So that Linux can manage the processes in the system, each process is represented by a task_struct data structure (task and process are terms that Linux uses interchangeably). The task vector is an array of pointers to every task_struct data structure in the system.
This means that the maximum number of processes in the system is limited by the size of the task vector; by default it has 512 entries. As processes are created, a new task_struct is allocated from system memory and added into the task vector. To make it easy to find, the current, running, process is pointed to by the current pointer.

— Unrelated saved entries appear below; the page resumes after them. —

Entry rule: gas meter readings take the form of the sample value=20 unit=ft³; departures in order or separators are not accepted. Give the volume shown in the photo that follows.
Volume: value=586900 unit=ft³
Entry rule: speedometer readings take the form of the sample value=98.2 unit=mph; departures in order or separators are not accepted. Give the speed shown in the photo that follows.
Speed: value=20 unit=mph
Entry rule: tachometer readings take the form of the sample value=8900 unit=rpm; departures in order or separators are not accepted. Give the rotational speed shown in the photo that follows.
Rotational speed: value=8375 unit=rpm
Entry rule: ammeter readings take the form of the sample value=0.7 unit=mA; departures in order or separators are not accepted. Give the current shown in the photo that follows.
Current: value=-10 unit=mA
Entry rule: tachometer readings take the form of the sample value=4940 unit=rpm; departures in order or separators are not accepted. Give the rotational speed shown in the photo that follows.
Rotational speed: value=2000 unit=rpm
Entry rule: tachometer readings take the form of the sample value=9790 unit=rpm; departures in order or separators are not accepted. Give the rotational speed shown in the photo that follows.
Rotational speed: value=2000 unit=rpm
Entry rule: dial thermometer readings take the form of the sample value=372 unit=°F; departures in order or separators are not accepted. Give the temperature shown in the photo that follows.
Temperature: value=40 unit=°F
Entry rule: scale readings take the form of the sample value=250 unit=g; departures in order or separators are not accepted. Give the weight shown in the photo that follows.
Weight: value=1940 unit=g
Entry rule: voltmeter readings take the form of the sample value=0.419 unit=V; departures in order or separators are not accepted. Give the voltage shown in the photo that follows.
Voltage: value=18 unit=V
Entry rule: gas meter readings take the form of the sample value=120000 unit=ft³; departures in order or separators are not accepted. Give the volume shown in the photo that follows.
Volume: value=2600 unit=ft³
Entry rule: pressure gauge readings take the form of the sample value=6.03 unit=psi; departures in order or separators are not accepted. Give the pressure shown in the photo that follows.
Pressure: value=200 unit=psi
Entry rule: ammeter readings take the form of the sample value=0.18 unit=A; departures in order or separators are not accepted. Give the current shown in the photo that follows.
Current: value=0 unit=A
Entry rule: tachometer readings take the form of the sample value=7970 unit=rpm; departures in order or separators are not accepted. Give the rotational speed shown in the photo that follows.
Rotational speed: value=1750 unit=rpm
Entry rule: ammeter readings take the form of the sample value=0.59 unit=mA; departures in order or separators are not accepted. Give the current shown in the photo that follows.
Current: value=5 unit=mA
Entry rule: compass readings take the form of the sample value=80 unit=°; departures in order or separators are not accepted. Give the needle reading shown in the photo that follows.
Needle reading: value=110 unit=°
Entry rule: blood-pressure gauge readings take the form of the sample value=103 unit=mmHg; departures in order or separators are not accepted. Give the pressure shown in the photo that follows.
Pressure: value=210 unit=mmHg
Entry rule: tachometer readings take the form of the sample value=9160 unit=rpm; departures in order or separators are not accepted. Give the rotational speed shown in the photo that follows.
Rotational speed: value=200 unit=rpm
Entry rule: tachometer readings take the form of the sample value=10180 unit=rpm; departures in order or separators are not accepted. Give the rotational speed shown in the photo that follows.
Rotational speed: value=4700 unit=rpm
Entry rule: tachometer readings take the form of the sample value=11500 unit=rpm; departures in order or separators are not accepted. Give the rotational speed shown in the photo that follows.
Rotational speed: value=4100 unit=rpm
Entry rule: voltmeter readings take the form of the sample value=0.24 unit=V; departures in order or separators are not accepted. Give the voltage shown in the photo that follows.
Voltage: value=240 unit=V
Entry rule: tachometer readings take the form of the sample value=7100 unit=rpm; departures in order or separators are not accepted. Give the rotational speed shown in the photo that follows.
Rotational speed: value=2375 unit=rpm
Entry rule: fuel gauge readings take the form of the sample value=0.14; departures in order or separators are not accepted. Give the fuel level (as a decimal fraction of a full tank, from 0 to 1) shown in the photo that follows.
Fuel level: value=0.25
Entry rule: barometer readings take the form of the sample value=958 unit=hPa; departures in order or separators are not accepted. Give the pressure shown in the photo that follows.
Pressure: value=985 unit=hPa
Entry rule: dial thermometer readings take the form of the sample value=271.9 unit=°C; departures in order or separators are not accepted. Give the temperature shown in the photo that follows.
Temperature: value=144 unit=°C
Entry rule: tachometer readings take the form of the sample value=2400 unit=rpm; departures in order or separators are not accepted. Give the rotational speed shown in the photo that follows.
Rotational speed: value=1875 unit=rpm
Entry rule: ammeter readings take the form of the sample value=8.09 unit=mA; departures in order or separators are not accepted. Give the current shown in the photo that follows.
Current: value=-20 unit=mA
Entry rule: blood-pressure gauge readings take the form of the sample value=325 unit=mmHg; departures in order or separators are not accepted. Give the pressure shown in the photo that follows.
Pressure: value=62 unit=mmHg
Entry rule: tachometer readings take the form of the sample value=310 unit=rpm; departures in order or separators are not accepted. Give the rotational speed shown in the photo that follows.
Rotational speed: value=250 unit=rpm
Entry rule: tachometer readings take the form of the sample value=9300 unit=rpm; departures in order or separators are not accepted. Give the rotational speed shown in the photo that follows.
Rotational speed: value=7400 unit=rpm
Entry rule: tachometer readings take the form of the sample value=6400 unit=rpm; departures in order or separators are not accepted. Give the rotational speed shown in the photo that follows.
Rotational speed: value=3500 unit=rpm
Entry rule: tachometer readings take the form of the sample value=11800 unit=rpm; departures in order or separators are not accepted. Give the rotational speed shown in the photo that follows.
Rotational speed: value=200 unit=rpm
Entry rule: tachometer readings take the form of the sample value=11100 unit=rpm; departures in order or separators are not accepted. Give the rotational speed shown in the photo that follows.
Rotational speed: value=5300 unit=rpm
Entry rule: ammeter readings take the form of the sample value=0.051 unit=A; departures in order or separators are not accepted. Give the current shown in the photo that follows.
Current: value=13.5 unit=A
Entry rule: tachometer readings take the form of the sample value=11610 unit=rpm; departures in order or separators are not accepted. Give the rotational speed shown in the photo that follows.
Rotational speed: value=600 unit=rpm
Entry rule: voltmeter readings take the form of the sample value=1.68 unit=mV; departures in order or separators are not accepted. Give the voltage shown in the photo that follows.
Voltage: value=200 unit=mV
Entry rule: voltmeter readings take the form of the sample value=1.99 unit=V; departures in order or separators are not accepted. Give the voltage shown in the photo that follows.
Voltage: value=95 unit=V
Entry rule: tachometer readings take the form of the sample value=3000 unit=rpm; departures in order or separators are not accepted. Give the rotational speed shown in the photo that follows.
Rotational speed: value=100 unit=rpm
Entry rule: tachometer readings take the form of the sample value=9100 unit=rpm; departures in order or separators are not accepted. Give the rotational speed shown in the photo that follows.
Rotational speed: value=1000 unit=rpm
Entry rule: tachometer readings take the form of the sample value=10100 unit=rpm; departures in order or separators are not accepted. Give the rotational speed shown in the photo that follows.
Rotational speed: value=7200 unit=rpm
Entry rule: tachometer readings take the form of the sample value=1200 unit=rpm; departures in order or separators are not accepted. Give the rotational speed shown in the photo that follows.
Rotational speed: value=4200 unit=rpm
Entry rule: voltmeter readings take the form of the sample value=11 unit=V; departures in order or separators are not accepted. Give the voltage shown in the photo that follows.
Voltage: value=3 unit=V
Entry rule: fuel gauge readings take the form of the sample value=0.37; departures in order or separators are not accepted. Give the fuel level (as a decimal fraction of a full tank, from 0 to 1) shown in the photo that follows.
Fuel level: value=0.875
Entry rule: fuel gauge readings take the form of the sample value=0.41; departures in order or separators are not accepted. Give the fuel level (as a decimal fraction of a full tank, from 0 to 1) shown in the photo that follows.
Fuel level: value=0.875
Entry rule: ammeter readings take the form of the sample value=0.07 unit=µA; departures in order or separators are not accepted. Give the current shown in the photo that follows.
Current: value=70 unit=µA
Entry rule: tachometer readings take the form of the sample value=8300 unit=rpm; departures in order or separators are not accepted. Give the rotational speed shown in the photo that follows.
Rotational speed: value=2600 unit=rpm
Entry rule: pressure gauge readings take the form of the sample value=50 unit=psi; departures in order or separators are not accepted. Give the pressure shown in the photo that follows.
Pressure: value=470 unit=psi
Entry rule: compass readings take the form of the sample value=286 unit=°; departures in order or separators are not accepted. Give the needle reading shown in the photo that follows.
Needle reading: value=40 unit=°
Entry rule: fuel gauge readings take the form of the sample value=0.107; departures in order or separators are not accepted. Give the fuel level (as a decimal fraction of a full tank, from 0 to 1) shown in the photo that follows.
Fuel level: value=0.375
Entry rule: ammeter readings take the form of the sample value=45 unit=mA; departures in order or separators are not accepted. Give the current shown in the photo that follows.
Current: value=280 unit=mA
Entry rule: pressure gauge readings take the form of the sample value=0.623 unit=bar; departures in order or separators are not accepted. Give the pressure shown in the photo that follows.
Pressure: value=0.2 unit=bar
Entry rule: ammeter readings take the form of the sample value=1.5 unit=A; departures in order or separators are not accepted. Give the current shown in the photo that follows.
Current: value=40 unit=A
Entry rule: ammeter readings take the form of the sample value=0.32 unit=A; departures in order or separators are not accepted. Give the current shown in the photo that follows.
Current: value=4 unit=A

As well as the normal type of process, Linux supports real time processes. These processes have to react very quickly to external events (hence the term “real time”) and they are treated differently from normal user processes by the scheduler. Although the task_struct data structure is quite large and complex, but its fields can be divided into a number of functional areas:
- State
- As a process executes it changes state according to its circumstances.
Linux processes have the following states:
1
- Running
- The process is either running (it is the current process in the system) or it is ready to run (it is waiting to be assigned to one of the system’s CPUs).
- Waiting
- The process is waiting for an event or for a resource. Linux differentiates between two types of waiting process; interruptible and uninterruptible. Interruptible waiting processes can be interrupted by signals whereas uninterruptible waiting processes are waiting directly on hardware conditions and cannot be interrupted under any circumstances.
- Stopped
- The process has been stopped, usually by receiving a signal. A process that is being debugged can be in a stopped state.
- Zombie
- This is a halted process which, for some reason, still has a task_struct data structure in the task vector. It is what it sounds like, a dead process.
- Scheduling Information
- The scheduler needs this information in order
to fairly decide which process in the system most deserves to run,
- Identifiers
- Every process in the system has a process identifier.
The process identifier is not an index into the
task vector, it is simply a number. Each process also has
User and group identifiers, these are used to control this processes access to the files and
devices in the system,
- Inter-Process Communication
- Linux supports the classic Unix TM IPC mechanisms of
signals, pipes and semaphores and also the System V IPC mechanisms of shared memory,
semaphores and message queues.
The IPC mechanisms supported by Linux are described in the section on IPC.
- Links
- In a Linux system no process is independent of any other process.
Every process in the system, except the initial process has a parent process.
New processes are not created, they are copied, or rather cloned from previous processes.
Every task_struct representing a process keeps pointers to its parent process
and to its siblings (those processes with the same parent process) as well as to its own child
processes.
You can see the family relationship between the running processes in a Linux system
using the pstree command:
init(1)-+-crond(98) |-emacs(387) |-gpm(146) |-inetd(110) |-kerneld(18) |-kflushd(2) |-klogd(87) |-kswapd(3) |-login(160)---bash(192)---emacs(225) |-lpd(121) |-mingetty(161) |-mingetty(162) |-mingetty(163) |-mingetty(164) |-login(403)---bash(404)---pstree(594) |-sendmail(134) |-syslogd(78) `-update(166)
Additionally all of the processes in the system are held in a doubly linked list whose root is the init processes task_struct data structure. This list allows the Linux kernel to look at every process in the system. It needs to do this to provide support for commands such as ps or kill. - Times and Timers
- The kernel keeps track of a processes creation time as well as the
CPU time that it consumes during its lifetime. Each clock tick, the
kernel updates the amount of time in jiffies that the current process
has spent in system and in user mode.
Linux also supports process specific interval timers, processes can use system
calls to set up timers to send signals to themselves when the timers expire.
These timers can be single-shot or periodic timers.
- File system
- Processes can open and close files as they wish and the
processes task_struct
contains pointers to descriptors for each open file as well as pointers to two
VFS inodes.
Each VFS inode uniquely describes a file or directory within a file system and also
provides a uniform interface to the underlying file systems.
How file systems are supported under Linux is described in
the section on the filesystems.
The first is to the root of the process (its home directory) and the second is to its
current or pwd directory. pwd is derived from the Unix TM command pwd,
print working directory.
These two VFS inodes have their count fields incremented to show that
one or more processes are referencing them. This is why you cannot delete
the directory that a process has as its pwd directory set to, or for that
matter one of its sub-directories.
- Virtual memory
- Most processes have some virtual memory (kernel threads and
daemons do not) and the Linux kernel must track how that virtual memory is
mapped onto the system’s physical memory.
- Processor Specific Context
- A process could be thought of as the sum total of the
system’s current state.
Whenever a process is running it is using the processor’s registers, stacks and
so on.
This is the processes context and, when a process is suspended, all of that
CPU specific context must be saved in the task_struct for the process.
When a process is restarted by the scheduler its context is restored from here.